In a bid to change that, artificial intelligence startup Hugging Face and ServiceNow Research, the R&D arm of ServiceNow, today launched BigCode, a new project that aims to develop “state-of-the-art” AI systems for code in an “open and accountable” way. The goal is to eventually release a data set large enough to form a code generation system, which will then be used to create a prototype – a 15 billion parameter model, larger than Codex (12 billion parameters) but smaller than AlphaCode (~41.4 billion parameters) – using ServiceNow’s internal graphics card cluster. In machine learning, parameters are the parts of an AI system learned from historical training data and essentially define the skill of the system on a problem, such as code generation.
Inspired by Hugging Face’s BigScience efforts to open up highly sophisticated text-generating systems, BigCode will be open to anyone with a professional background in AI research who can commit time to the project, organizers say. The application form posted this afternoon.
“In general, we expect candidates to be affiliated with a research organization (academic or industrial) and to work on the technical/ethical/legal aspects of [large language models] to code apps,” ServiceNow wrote in a blog post. “Once the [code-generating system] is trained, we will assess his abilities… We will strive to make the assessment easier and broader so that we can learn more about the [system’s] capacities. »

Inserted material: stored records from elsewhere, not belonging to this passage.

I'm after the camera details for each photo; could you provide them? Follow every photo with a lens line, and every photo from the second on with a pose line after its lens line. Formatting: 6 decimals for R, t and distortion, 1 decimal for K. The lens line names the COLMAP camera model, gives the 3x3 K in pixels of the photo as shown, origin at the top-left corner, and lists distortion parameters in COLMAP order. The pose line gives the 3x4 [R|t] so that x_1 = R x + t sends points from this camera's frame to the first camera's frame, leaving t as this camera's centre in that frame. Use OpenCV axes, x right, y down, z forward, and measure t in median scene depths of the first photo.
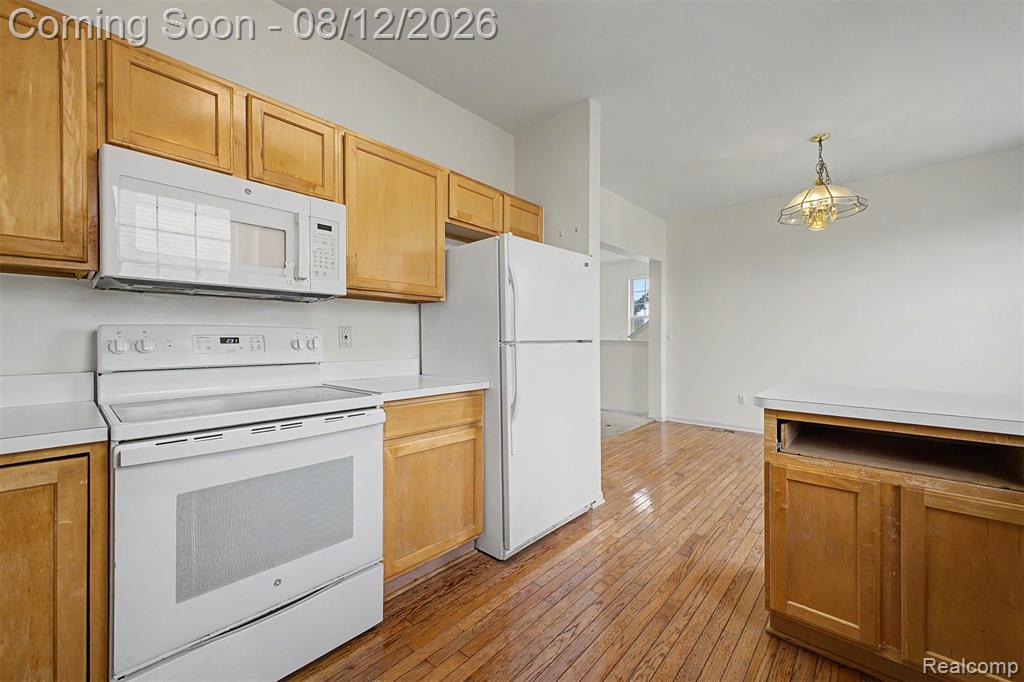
lens RADIAL K [[406.6, 0, 511.2], [0, 406.6, 337.6], [0, 0, 1]] dist [0.008364, -0.000322]
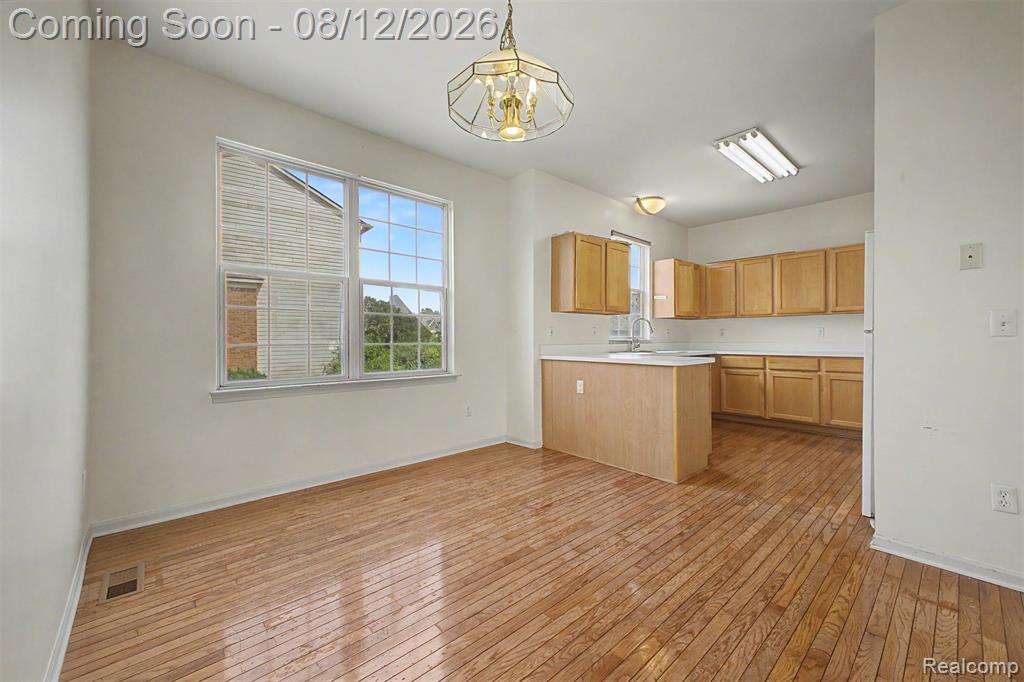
lens RADIAL K [[406.6, 0, 511.2], [0, 406.6, 337.6], [0, 0, 1]] dist [0.008364, -0.000322]
pose [[-0.994634, 0.004051, 0.103377, 0.987722], [0.004442, 0.999984, 0.003551, 0.015776], [-0.103361, 0.003991, -0.994636, 2.225453]]
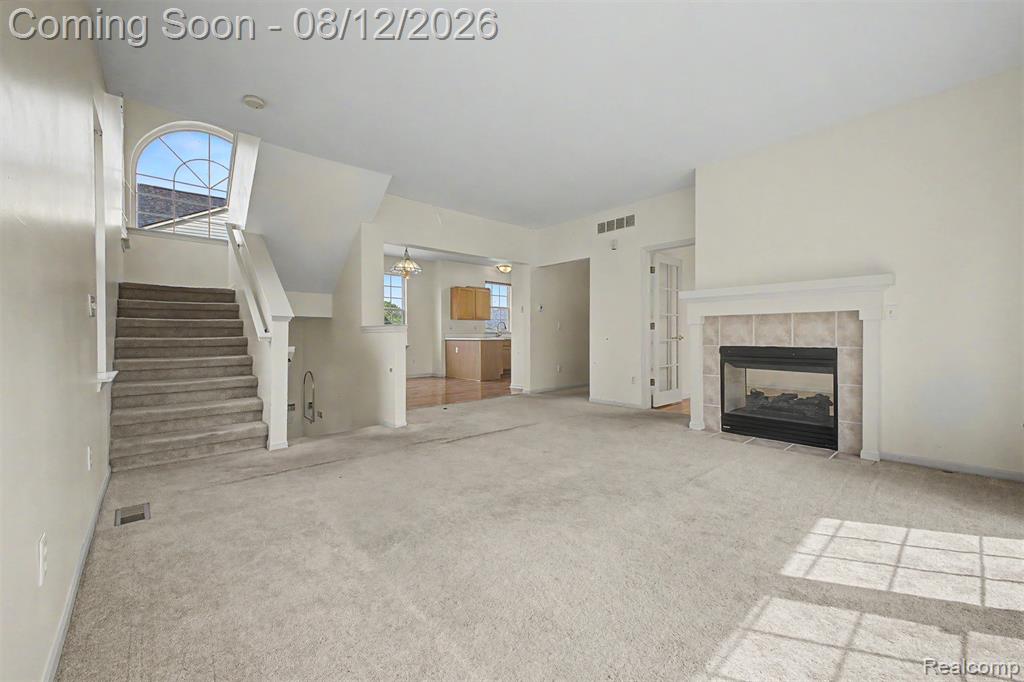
lens RADIAL K [[406.6, 0, 511.2], [0, 406.6, 337.6], [0, 0, 1]] dist [0.008364, -0.000322]
pose [[-0.994005, 0.000033, 0.109331, -0.080081], [0.000895, 0.999969, 0.007829, 0.062719], [-0.109328, 0.007880, -0.993975, 4.513209]]
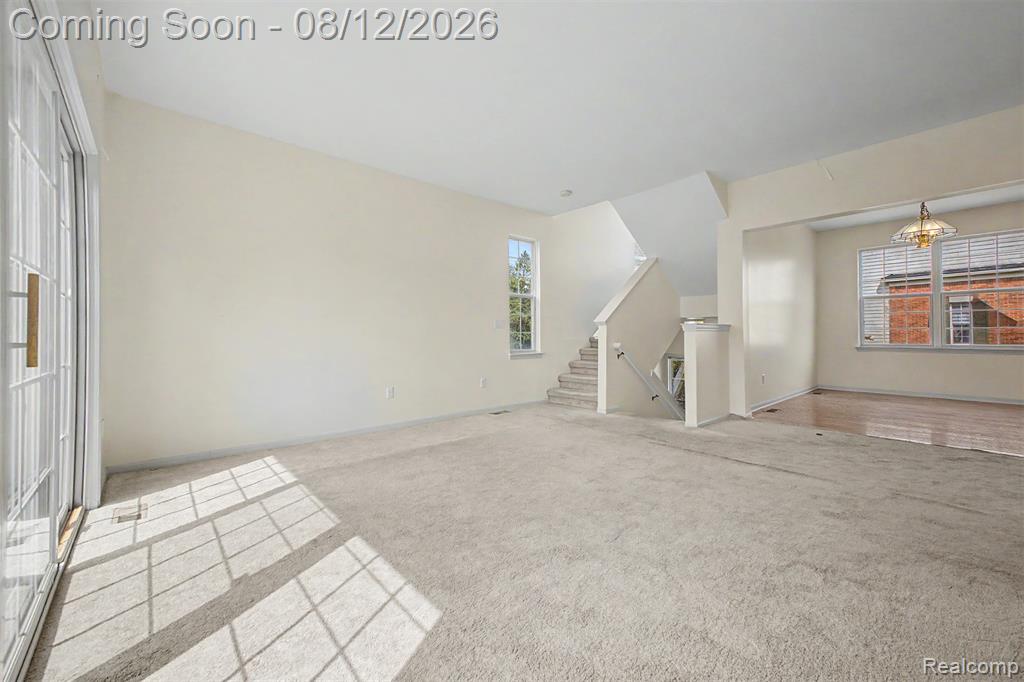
lens RADIAL K [[406.6, 0, 511.2], [0, 406.6, 337.6], [0, 0, 1]] dist [0.008364, -0.000322]
pose [[0.116016, -0.004258, 0.993238, -1.290334], [0.007855, 0.999963, 0.003370, 0.071602], [-0.993216, 0.007411, 0.116046, 3.313728]]
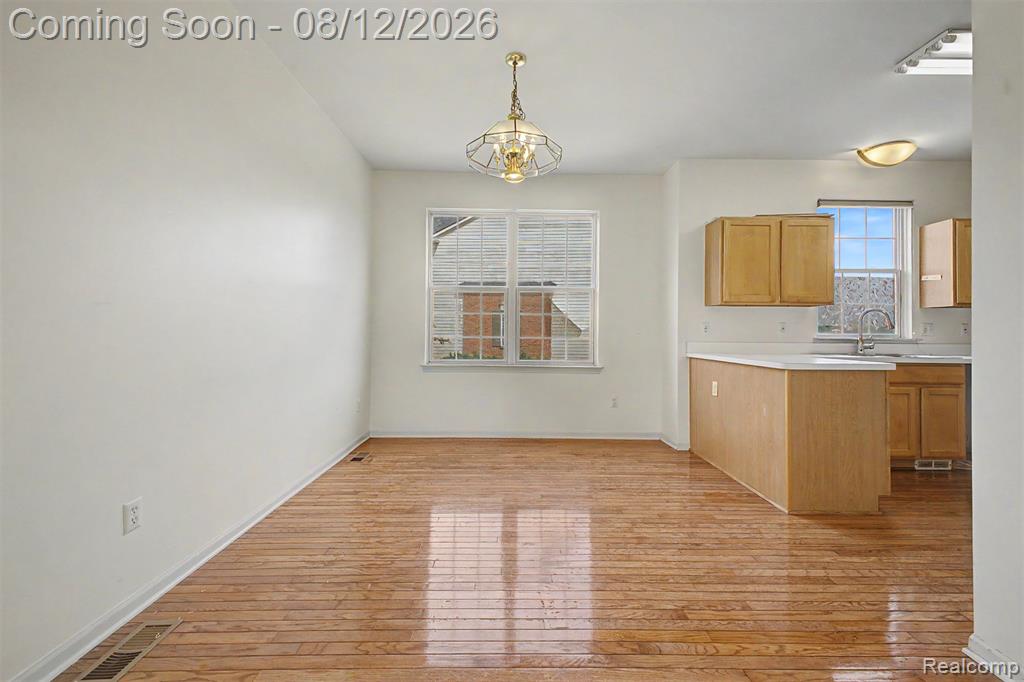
lens RADIAL K [[418.3, 0, 510.2], [0, 418.3, 329.8], [0, 0, 1]] dist [0.001588, -0.000055]
pose [[-0.674057, 0.000385, 0.738679, 0.275097], [-0.005436, 0.999970, -0.005482, 0.019352], [-0.738659, -0.007710, -0.674035, 2.156953]]
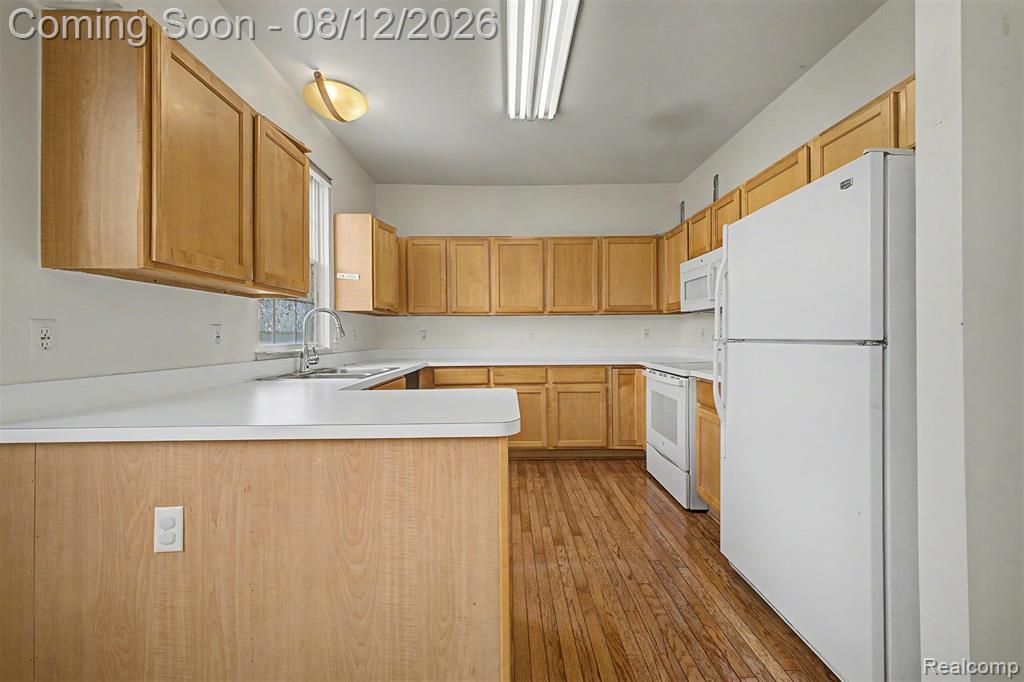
lens RADIAL K [[406.6, 0, 511.2], [0, 406.6, 337.6], [0, 0, 1]] dist [0.008364, -0.000322]
pose [[-0.736904, 0.008851, -0.675940, 0.910229], [0.004428, 0.999956, 0.008267, -0.003823], [0.675983, 0.003099, -0.736911, 1.219933]]
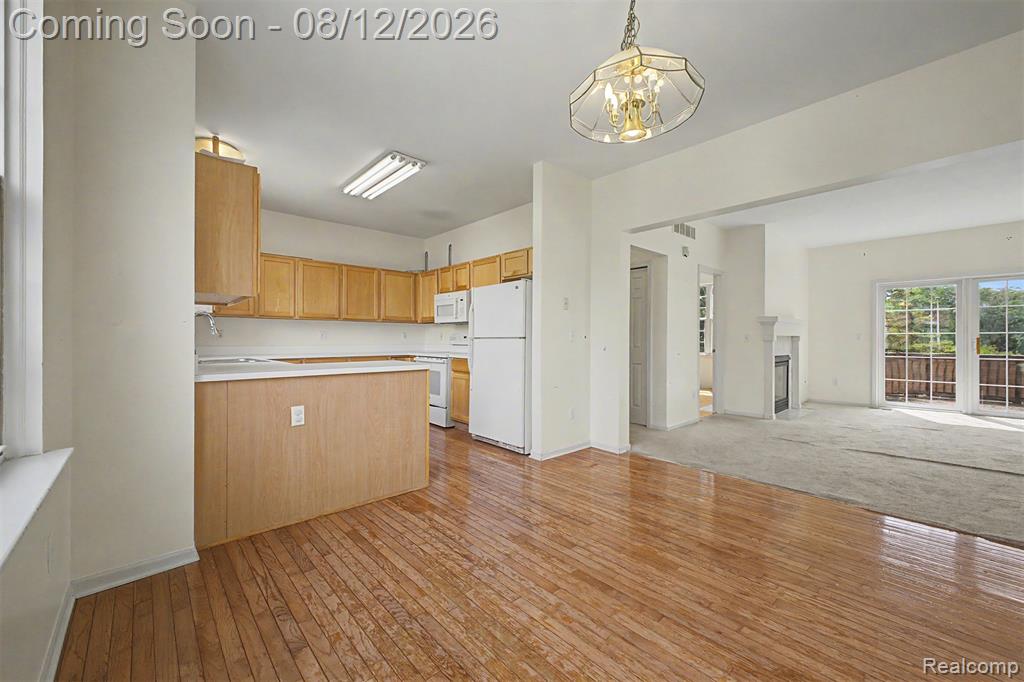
lens RADIAL K [[404.2, 0, 514.4], [0, 404.2, 341.1], [0, 0, 1]] dist [0.013872, -0.000227]
pose [[-0.091945, 0.004464, -0.995754, 1.877620], [-0.006571, 0.999965, 0.005090, 0.014003], [0.995742, 0.007012, -0.091912, 1.265876]]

By collaboratively developing a code generation system, which will be open source under a license that will allow developers to reuse it subject to certain terms and conditions, BigCode seeks to resolve some of the controversies that have arisen around the practice of AI – motorized code generation – especially regarding fair use. The nonprofit Software Freedom Conservancy, among others, has criticized GitHub and OpenAI for using public source code, not all of which is permissively licensed, to train and monetize Codex. Codex is available through OpenAI’s paid API, while GitHub recently started charging for access to Copilot. For their part, GitHub and OpenAI continue to assert that Codex and Copilot do not violate any license terms.
The organizers of BigCode say they will work to ensure that only files from repositories with permissive licenses enter the aforementioned training dataset. Along the way, they say, they will work to establish “responsible” AI practices for training and sharing code-generating systems of all types, seeking input from relevant stakeholders before making policy decisions. .

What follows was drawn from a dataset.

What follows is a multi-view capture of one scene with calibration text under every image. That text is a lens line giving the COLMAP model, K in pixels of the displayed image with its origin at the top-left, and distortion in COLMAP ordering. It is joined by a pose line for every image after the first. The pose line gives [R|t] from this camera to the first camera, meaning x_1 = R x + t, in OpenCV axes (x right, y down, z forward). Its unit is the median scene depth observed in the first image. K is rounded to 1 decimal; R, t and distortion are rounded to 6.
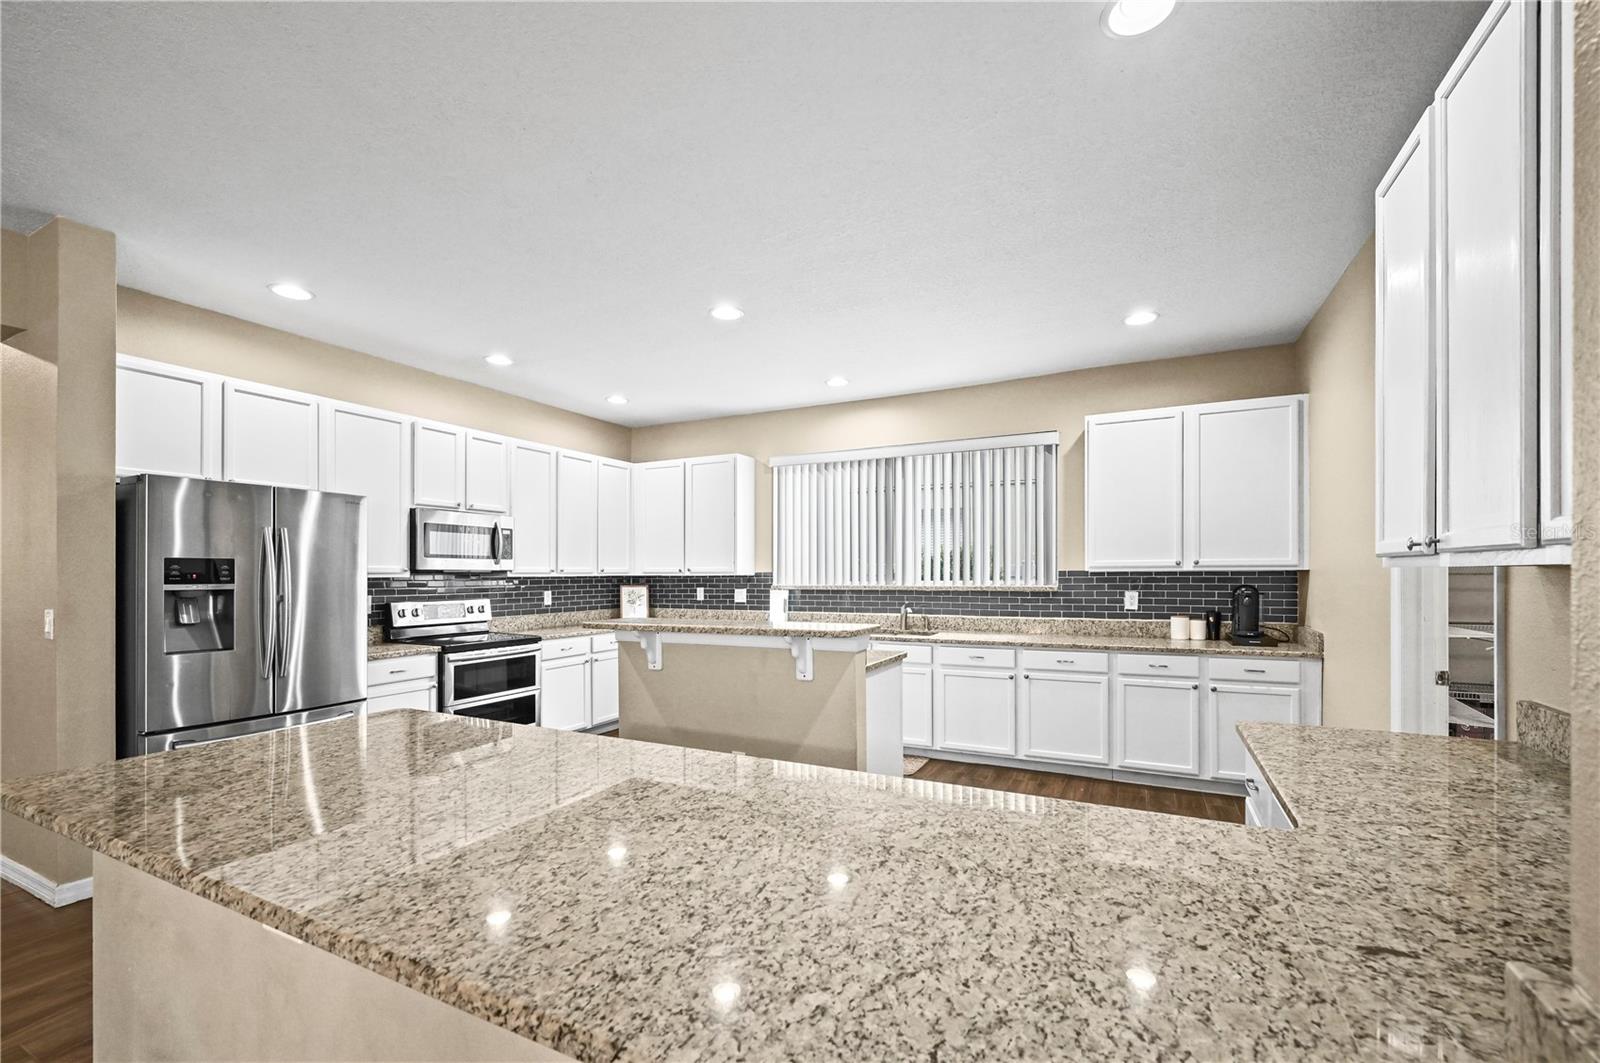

ServiceNow and Hugging Face did not provide any timelines for when the project would be completed. But they expect it to explore several forms of code generation over the next few months, including systems that automatically complete and synthesize code from snippets and natural language descriptions and work in a wide range of domains, tasks and programming languages.
Assuming the ethical, technical, and legal issues are ever resolved, AI-based coding tools could significantly reduce development costs while allowing coders to focus on more creative tasks. According to a study from the University of Cambridge, at least half of developer effort goes into debugging, not active programming, costing the software industry an estimated $312 billion a year.